**What you are asked to do**
Leave out the images and repeat the listing below without a single change.

**Records supplied**
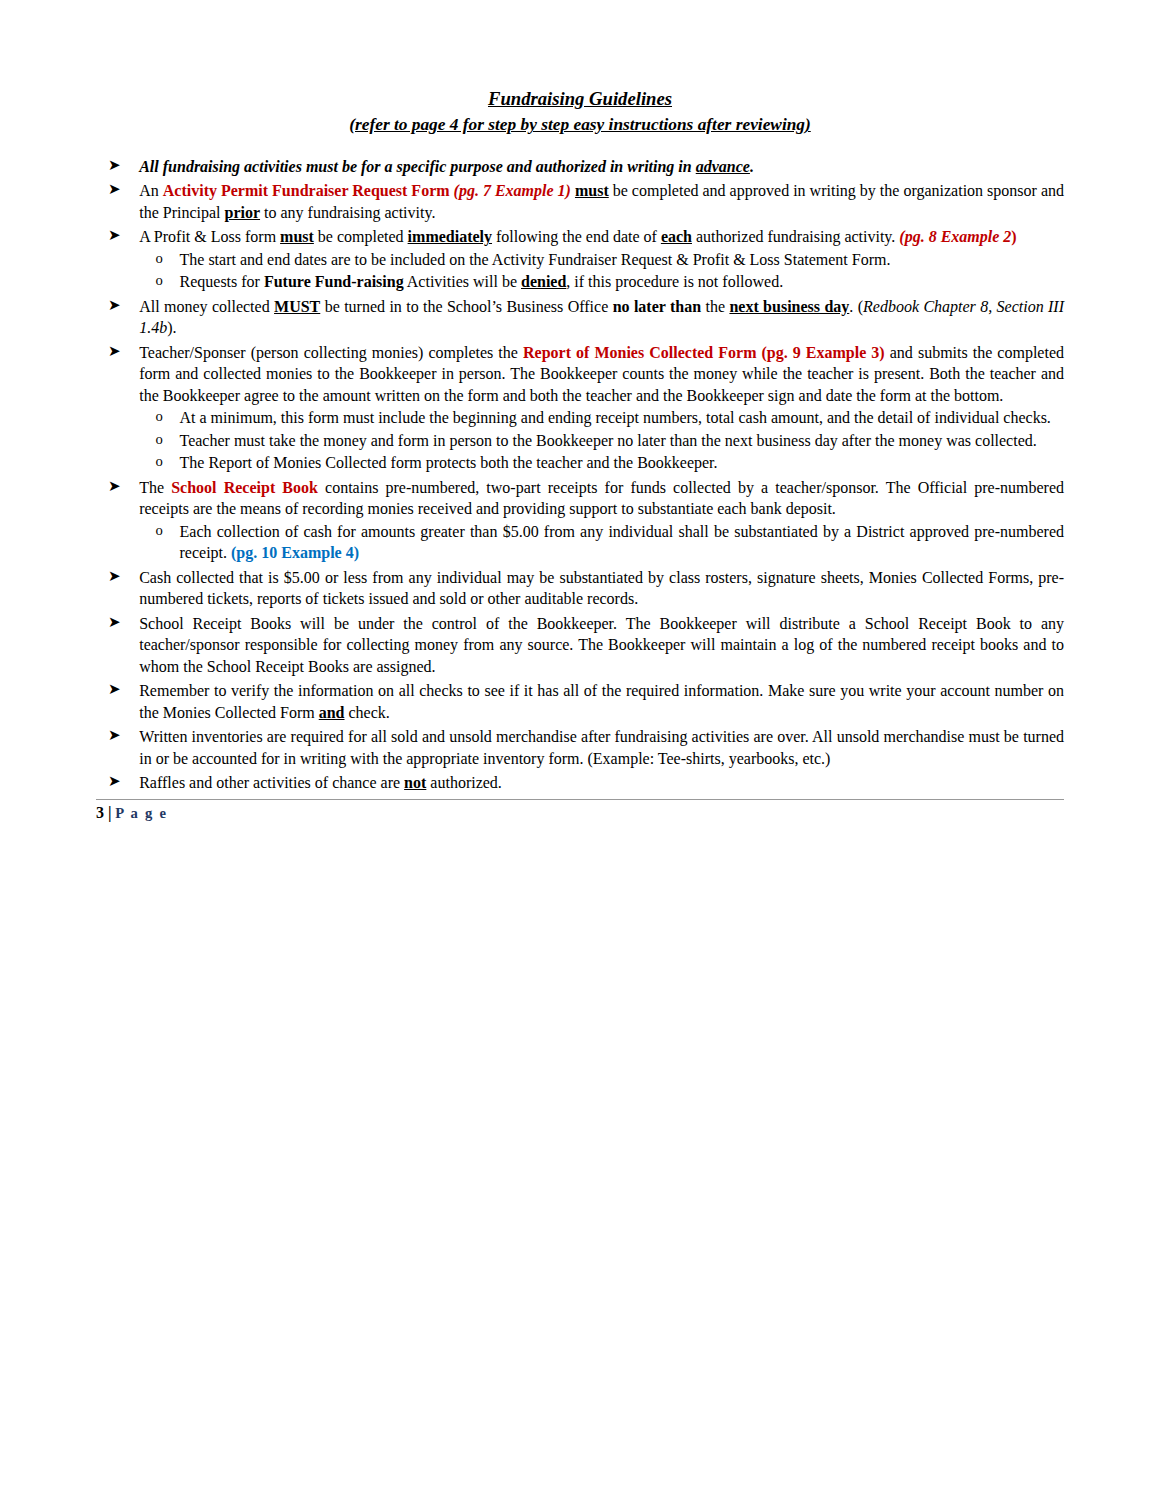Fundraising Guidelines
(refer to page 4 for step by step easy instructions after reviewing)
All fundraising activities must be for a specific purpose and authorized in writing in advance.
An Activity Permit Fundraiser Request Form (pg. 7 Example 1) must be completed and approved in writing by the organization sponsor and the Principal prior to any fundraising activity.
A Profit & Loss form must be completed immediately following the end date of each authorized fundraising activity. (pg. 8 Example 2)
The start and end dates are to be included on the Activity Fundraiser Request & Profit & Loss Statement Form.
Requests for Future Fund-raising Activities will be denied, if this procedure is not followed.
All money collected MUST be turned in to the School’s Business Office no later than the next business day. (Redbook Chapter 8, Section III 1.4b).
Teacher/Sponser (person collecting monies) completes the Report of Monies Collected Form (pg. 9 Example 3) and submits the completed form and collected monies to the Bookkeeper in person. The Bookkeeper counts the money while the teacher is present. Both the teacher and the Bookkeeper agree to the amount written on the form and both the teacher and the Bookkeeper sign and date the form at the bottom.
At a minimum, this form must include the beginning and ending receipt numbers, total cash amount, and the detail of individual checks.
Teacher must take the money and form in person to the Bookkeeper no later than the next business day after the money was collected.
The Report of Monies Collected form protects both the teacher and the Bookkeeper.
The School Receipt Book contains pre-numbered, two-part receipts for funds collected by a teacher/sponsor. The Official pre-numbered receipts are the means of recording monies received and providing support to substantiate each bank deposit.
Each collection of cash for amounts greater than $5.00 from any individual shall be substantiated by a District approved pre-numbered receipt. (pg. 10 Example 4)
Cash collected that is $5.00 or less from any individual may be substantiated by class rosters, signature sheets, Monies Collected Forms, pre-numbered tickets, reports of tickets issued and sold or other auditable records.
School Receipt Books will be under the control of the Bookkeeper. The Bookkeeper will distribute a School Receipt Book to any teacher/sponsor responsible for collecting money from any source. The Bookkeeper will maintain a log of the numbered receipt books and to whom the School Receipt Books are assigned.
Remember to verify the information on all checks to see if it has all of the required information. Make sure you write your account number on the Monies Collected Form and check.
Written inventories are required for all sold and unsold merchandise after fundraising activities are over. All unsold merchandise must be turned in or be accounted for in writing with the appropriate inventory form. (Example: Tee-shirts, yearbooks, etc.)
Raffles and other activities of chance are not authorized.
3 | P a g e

**Answer box**
Fundraising Guidelines
(refer to page 4 for step by step easy instructions after reviewing)
All fundraising activities must be for a specific purpose and authorized in writing in advance.
An Activity Permit Fundraiser Request Form (pg. 7 Example 1) must be completed and approved in writing by the organization sponsor and the Principal prior to any fundraising activity.
A Profit & Loss form must be completed immediately following the end date of each authorized fundraising activity. (pg. 8 Example 2)
The start and end dates are to be included on the Activity Fundraiser Request & Profit & Loss Statement Form.
Requests for Future Fund-raising Activities will be denied, if this procedure is not followed.
All money collected MUST be turned in to the School’s Business Office no later than the next business day. (Redbook Chapter 8, Section III 1.4b).
Teacher/Sponser (person collecting monies) completes the Report of Monies Collected Form (pg. 9 Example 3) and submits the completed form and collected monies to the Bookkeeper in person. The Bookkeeper counts the money while the teacher is present. Both the teacher and the Bookkeeper agree to the amount written on the form and both the teacher and the Bookkeeper sign and date the form at the bottom.
At a minimum, this form must include the beginning and ending receipt numbers, total cash amount, and the detail of individual checks.
Teacher must take the money and form in person to the Bookkeeper no later than the next business day after the money was collected.
The Report of Monies Collected form protects both the teacher and the Bookkeeper.
The School Receipt Book contains pre-numbered, two-part receipts for funds collected by a teacher/sponsor. The Official pre-numbered receipts are the means of recording monies received and providing support to substantiate each bank deposit.
Each collection of cash for amounts greater than $5.00 from any individual shall be substantiated by a District approved pre-numbered receipt. (pg. 10 Example 4)
Cash collected that is $5.00 or less from any individual may be substantiated by class rosters, signature sheets, Monies Collected Forms, pre-numbered tickets, reports of tickets issued and sold or other auditable records.
School Receipt Books will be under the control of the Bookkeeper. The Bookkeeper will distribute a School Receipt Book to any teacher/sponsor responsible for collecting money from any source. The Bookkeeper will maintain a log of the numbered receipt books and to whom the School Receipt Books are assigned.
Remember to verify the information on all checks to see if it has all of the required information. Make sure you write your account number on the Monies Collected Form and check.
Written inventories are required for all sold and unsold merchandise after fundraising activities are over. All unsold merchandise must be turned in or be accounted for in writing with the appropriate inventory form. (Example: Tee-shirts, yearbooks, etc.)
Raffles and other activities of chance are not authorized.
3 | P a g e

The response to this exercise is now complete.